MUHAMMADIYAH.OR.ID, ARIZONA—Sebagai diskursus teologi dalam dunia Islam, eksistensi ilmu kalam pada menimbulkan pro kontra di kalangan ulama. Satu sisi ilmu kalam bermanfaat untuk mempertahankan keyakinan akidah Islam dari ancaman luar. Pada sisi yang lain ilmu kalam dapat membingungkan bahkan merobohkan keyakinan umat Islam. Untuk itu, Muhamad Rofiq Muzakkir menyarankan agar memposisikan ilmu kalam ini secara arif dan bijak.
Menurutnya, ilmu kalam samasekali tidak relevan bagi kalangan awam (simple minded people) karena terlalu rumit. Biarkan mereka meyakini Allah dengan cara yang paling sederhana. Tidak perlu menggiring mereka pada postulat-postulat yang mendakik-dakik.
“Saya setuju dengan Al Ghazali bahwa ilmu kalam sama sekali tidak relevan bagi kalangan awam karena hanya akan membingungkan. Bagi kaum intelektual, ada topik-topik kalam yang relevan, tetapi ada juga yang tidak relevan,” ucap Rofiq dalam acara kajian tentang Al Ghazali yang diselenggarakan kerjasama antara Pimpinan Cabang Istimewa Muhammadiyah (PCIM) Amerika Serikat dengan Center for Integrative Science and Islamic Civilization (CISIC) Universitas Muhammadiyah (UMY) pada Sabtu (17/09).

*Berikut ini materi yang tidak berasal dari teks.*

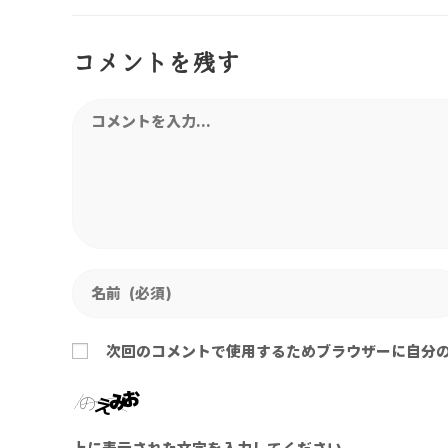
コメントを残す
次回のコメントで使用するためブラウザーに自分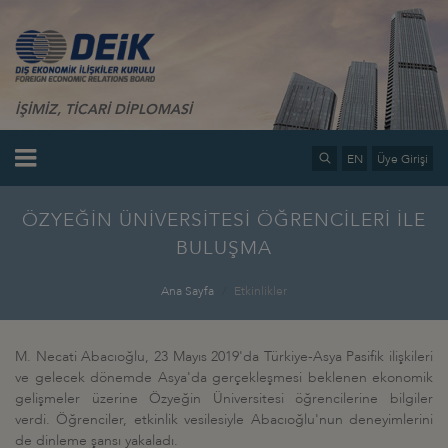
İŞİMİZ, TİCARİ DİPLOMASİ
EN
Üye Girişi
ÖZYEĞİN ÜNİVERSİTESİ ÖĞRENCİLERİ İLE
BULUŞMA
Ana Sayfa
Etkinlikler
M. Necati Abacıoğlu, 23 Mayıs 2019'da Türkiye-Asya Pasifik ilişkileri
ve gelecek dönemde Asya'da gerçekleşmesi beklenen ekonomik
gelişmeler üzerine Özyeğin Üniversitesi öğrencilerine bilgiler
verdi. Öğrenciler, etkinlik vesilesiyle Abacıoğlu'nun deneyimlerini
de dinleme şansı yakaladı.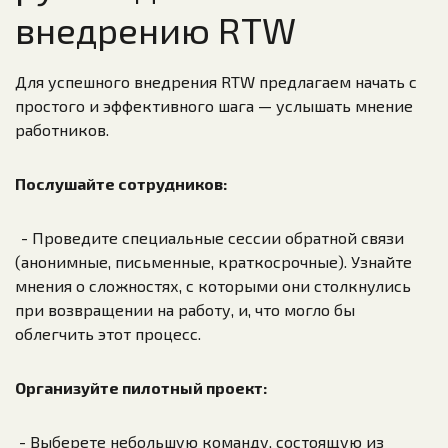
внедрению RTW
Для успешного внедрения RTW предлагаем начать с
простого и эффективного шага — услышать мнение
работников.
Послушайте сотрудников:
- Проведите специальные сессии обратной связи
(анонимные, письменные, краткосрочные). Узнайте
мнения о сложностях, с которыми они столкнулись
при возвращении на работу, и, что могло бы
облегчить этот процесс.
Организуйте пилотный проект:
- Выберете небольшую команду, состоящую из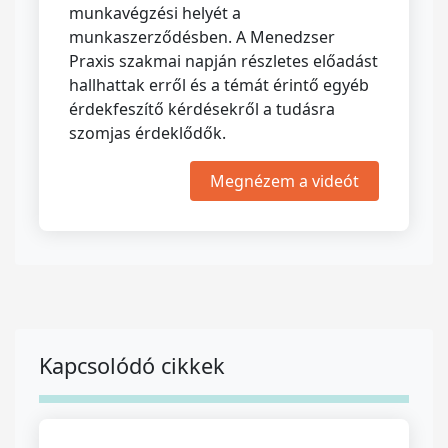
munkavégzési helyét a
munkaszerződésben. A Menedzser
Praxis szakmai napján részletes előadást
hallhattak erről és a témát érintő egyéb
érdekfeszítő kérdésekről a tudásra
szomjas érdeklődők.
Megnézem a videót
Kapcsolódó cikkek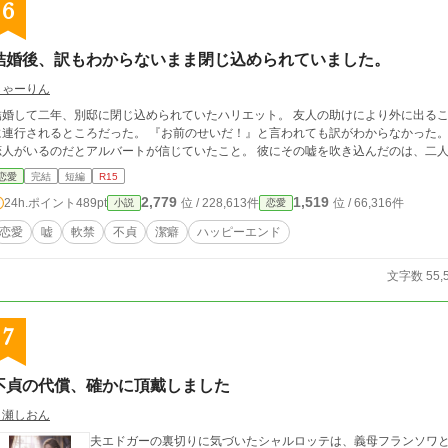
6
結婚後、訳もわからないまま閉じ込められていました。
しゃーりん
結婚して二年、別邸に閉じ込められていたハリエット。 友人の助けにより外に出る
に連行されるところだった。 『お前のせいだ！』と言われても訳がわからなかった。
恋人がいるのだとアルバートが信じていたこと。 彼にその嘘を吹き込んだのは、二
恋愛
完結
短編
R15
2,779
1,519
24h.ポイント
489pt
位 / 228,613件
位 / 66,316件
小説
恋愛
恋愛
嘘
軟禁
不貞
潔癖
ハッピーエンド
文字数 55,
7
不貞の代償、確かに頂戴しました
白瀬しおん
夫エドガーの裏切りに気づいたシャルロッテは、義母フランソワと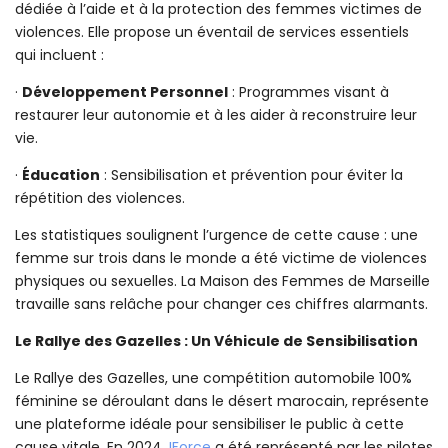
dédiée à l’aide et à la protection des femmes victimes de
violences. Elle propose un éventail de services essentiels
qui incluent :
·
Développement Personnel
: Programmes visant à
restaurer leur autonomie et à les aider à reconstruire leur
vie.
·
Éducation
: Sensibilisation et prévention pour éviter la
répétition des violences.
Les statistiques soulignent l’urgence de cette cause : une
femme sur trois dans le monde a été victime de violences
physiques ou sexuelles. La Maison des Femmes de Marseille
travaille sans relâche pour changer ces chiffres alarmants.
Le Rallye des Gazelles : Un Véhicule de Sensibilisation
Le Rallye des Gazelles, une compétition automobile 100%
féminine se déroulant dans le désert marocain, représente
une plateforme idéale pour sensibiliser le public à cette
cause vitale. En 2024,
IForce
a été représenté par les pilotes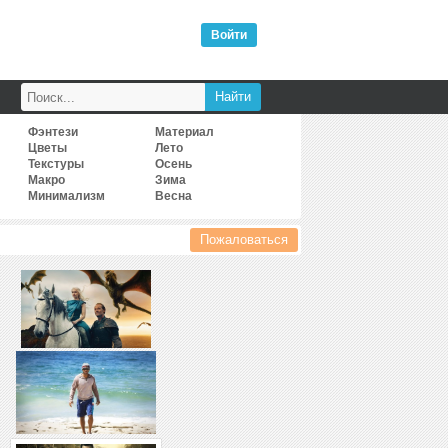
Войти
Фэнтези
Материал
Цветы
Лето
Текстуры
Осень
Макро
Зима
Минимализм
Весна
Пожаловаться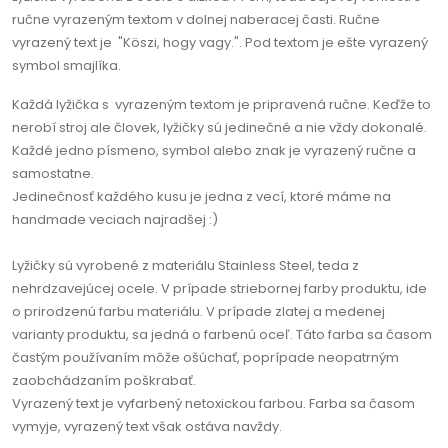
ručne vyrazeným textom v dolnej naberacej časti. Ručne
vyrazený text je "Köszi, hogy vagy.". Pod textom je ešte vyrazený
symbol smajlíka.
Každá lyžička s vyrazeným textom je pripravená ručne. Keďže to
nerobí stroj ale človek, lyžičky sú jedinečné a nie vždy dokonalé.
Každé jedno písmeno, symbol alebo znak je vyrazený ručne a
samostatne.
Jedinečnosť každého kusu je jedna z vecí, ktoré máme na
handmade veciach najradšej :)
Lyžičky sú vyrobené z materiálu Stainless Steel, teda z
nehrdzavejúcej ocele. V prípade striebornej farby produktu, ide
o prirodzenú farbu materiálu. V prípade zlatej a medenej
varianty produktu, sa jedná o farbenú oceľ. Táto farba sa časom
častým používaním môže ošúchať, poprípade neopatrným
zaobchádzaním poškrabať.
Vyrazený text je vyfarbený netoxickou farbou. Farba sa časom
vymyje, vyrazený text však ostáva navždy.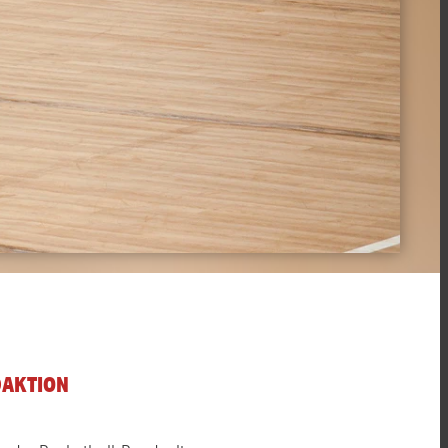
DAKTION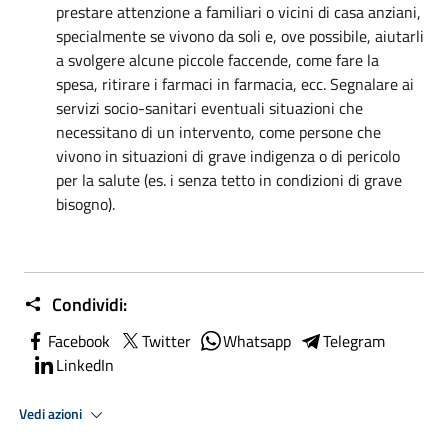
prestare attenzione a familiari o vicini di casa anziani,
specialmente se vivono da soli e, ove possibile, aiutarli
a svolgere alcune piccole faccende, come fare la
spesa, ritirare i farmaci in farmacia, ecc. Segnalare ai
servizi socio-sanitari eventuali situazioni che
necessitano di un intervento, come persone che
vivono in situazioni di grave indigenza o di pericolo
per la salute (es. i senza tetto in condizioni di grave
bisogno).
Condividi:
Facebook
Twitter
Whatsapp
Telegram
LinkedIn
Vedi azioni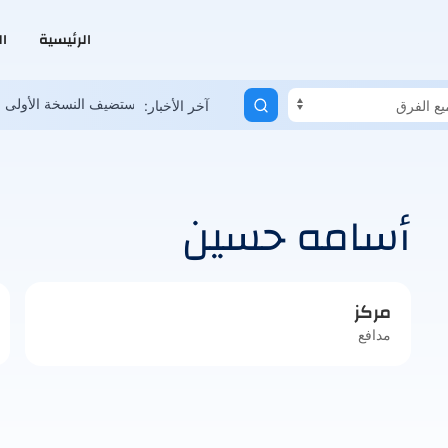
الرئيسية
ا
دية العمانية تعاني.. وحلم المونديال ممكن
السعودية تستضيف النسخة الأول
آخر الأخبار:
أسامه حسين
مركز
مدافع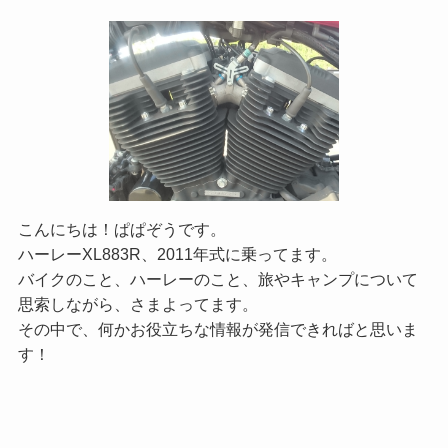
こんにちは！ぱぱぞうです。
ハーレーXL883R、2011年式に乗ってます。
バイクのこと、ハーレーのこと、旅やキャンプについて
思索しながら、さまよってます。
その中で、何かお役立ちな情報が発信できればと思いま
す！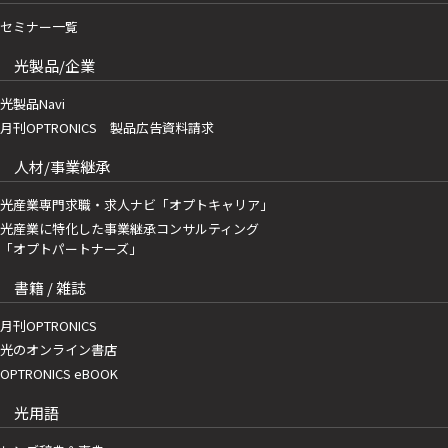
セミナー一覧
光製品/企業
光製品Navi
月刊OPTRONICS 製品広告資料請求
人材/事業継承
光産業専門求職・求人ナビ「オプトキャリア」
光産業に特化した事業継承コンサルティング
「オプトパートナーズ」
書籍 / 雑誌
月刊OPTRONICS
光のオンライン書店
OPTRONICS eBOOK
光用語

Bagi kalangan terdidik, Rofiq mengatakan bahwa ada bahasan kalam yang relevan dan ada juga yang tidak. Metode dan materi berdebat dalam ilmu kalam untuk saat ini tidak relevan lagi. Selain hanya akan membuka luka lama, objek materi kalam Abad Pertengahan samasekali tidak menjawab tantangan-tantangan kontemporer. Diskusi panas ihwal status pelaku dosa besar di akhirat, misalnya, sama sekali tidak menjawab isu-isu yang dilontarkan kalangan New Atheism tentang eksistensi Tuhan, the problem of evil, dan lain-lain.
“Ilmu kalam bukan pedang yang digunakan untuk menusuk, beperang dengan saudara sesama muslim. Ilmu kalam akan relevan sebagai kacamata atau perspektif untuk melihat aspek-aspek tertentu dari masalah-masalah kontemporer,” ucap Rofiq.
Para mutakallim memang berdebat untuk merespon tantangan zamannya waktu itu. Mereka tak lebih dari agen sejarah yang bekerja dalam lingkup situasionalnya, sehingga tak mudah untuk keluar dari konteks yang mereka hadapi. Pandangan mereka bisa jadi cerminan situasi dan kondisi di masa lalu, yang tantangannya sama sekali berbeda secara diametral dengan suasana umat Islam masa kini. Sehingga Rofiq mengajak agar menempatkan metode dan materi berdebat dalam kalam ini secara proporsional.
Menurut Rofiq, relevansi ilmu kalam untuk saat ini dapat digunakan sebagai sebagai inspirasi sepanjang ia terkait dengan masalah kontekstual hari ini. Ilmu kalam juga dapat berperan sebagai lensa untuk pengembangan sains, terutama terkait dengan bidang astronomi, fisika, dan biologi. Misalnya, Shoaib Ahmed Malik yang menjelaskan teori evolusi dengan pendekatan kalam Asyariyah, Sherman Jackson yang menguraikan penderitaan orang-orang kulit hitam di Amerika dengan kacamata kalam, dan lain-lain.
“Ada dimensi-dimensi tertentu dari kalam yang bisa kita manfaatkan, tetapi harus kita frame dengan benar,” terang Rofiq.